**THE TASK:** Copy each line of the entries that includes the word "early".

[Stored data entries]
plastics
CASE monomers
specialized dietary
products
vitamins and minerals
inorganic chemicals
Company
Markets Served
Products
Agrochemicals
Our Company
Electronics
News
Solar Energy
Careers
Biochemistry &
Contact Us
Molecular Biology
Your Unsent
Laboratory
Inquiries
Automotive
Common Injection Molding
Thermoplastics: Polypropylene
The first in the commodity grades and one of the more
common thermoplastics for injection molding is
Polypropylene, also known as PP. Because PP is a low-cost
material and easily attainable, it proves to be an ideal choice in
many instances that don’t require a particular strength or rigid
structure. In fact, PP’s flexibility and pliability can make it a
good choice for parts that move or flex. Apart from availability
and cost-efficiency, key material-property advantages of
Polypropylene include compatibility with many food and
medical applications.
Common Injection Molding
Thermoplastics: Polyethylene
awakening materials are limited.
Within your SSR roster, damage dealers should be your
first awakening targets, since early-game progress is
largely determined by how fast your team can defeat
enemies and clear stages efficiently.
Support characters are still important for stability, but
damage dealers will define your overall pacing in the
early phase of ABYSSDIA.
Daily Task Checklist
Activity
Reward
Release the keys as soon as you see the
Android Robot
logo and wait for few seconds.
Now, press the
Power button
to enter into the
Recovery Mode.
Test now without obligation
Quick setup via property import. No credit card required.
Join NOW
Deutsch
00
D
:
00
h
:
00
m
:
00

**COMPLETED TASK:**
first awakening targets, since early-game progress is
early phase of ABYSSDIA.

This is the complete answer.